* **Prompt**:
From the material below, return exactly the lines starting at the one that holds "- enhancing-tissue mask" and ending at the one that holds "Axial slice from". Pictures stay out of the answer.

* **Exercise inputs**:
_____

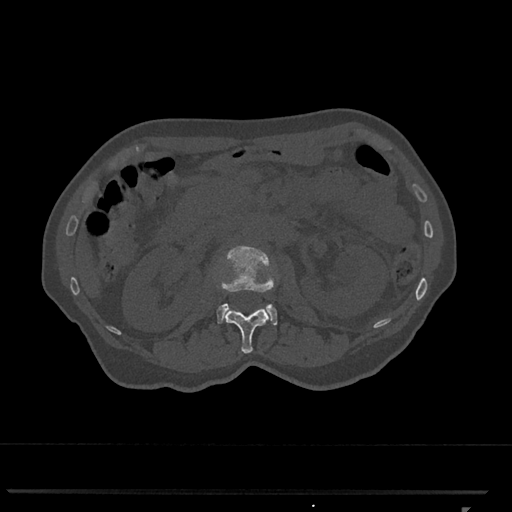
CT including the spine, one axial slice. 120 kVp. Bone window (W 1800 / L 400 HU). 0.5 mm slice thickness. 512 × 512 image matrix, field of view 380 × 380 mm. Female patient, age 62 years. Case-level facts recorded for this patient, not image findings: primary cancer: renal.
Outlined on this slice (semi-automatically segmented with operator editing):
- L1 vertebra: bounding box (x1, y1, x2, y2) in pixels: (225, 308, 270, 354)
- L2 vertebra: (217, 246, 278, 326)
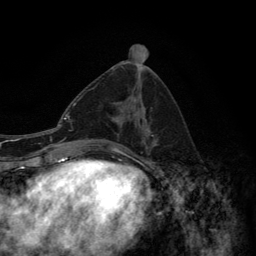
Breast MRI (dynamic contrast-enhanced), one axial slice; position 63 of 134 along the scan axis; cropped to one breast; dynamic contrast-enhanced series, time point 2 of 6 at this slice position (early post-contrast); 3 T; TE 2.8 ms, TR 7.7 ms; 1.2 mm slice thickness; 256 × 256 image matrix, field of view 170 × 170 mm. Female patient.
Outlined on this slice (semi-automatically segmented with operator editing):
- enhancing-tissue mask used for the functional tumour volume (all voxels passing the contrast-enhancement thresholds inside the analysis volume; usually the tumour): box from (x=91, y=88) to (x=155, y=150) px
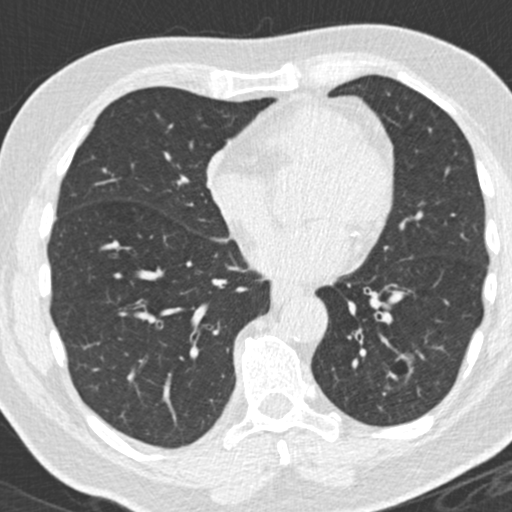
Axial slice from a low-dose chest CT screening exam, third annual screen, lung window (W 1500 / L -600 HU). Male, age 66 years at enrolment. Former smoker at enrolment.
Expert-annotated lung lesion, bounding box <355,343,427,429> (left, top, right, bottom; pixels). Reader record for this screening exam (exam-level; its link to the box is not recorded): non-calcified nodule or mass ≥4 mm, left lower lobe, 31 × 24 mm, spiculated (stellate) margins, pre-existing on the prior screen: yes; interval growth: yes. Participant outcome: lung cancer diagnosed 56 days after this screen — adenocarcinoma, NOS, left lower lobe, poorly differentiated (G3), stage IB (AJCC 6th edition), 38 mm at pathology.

_____

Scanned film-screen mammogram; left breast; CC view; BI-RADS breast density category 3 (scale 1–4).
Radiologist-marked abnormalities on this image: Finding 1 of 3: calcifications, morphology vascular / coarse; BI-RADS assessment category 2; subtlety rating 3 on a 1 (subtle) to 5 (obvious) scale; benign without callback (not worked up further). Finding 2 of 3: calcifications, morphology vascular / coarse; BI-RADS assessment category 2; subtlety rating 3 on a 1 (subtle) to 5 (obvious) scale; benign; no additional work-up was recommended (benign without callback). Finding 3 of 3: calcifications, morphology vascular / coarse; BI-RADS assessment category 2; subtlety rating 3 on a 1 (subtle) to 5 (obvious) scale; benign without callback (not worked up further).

_____

* **Task answer**:
- enhancing-tissue mask used for the functional tumour volume (all voxels passing the contrast-enhancement thresholds inside the analysis volume; usually the tumour): box from (x=91, y=88) to (x=155, y=150) px
Axial slice from a low-dose chest CT screening exam, third annual screen, lung window (W 1500 / L -600 HU). Male, age 66 years at enrolment. Former smoker at enrolment.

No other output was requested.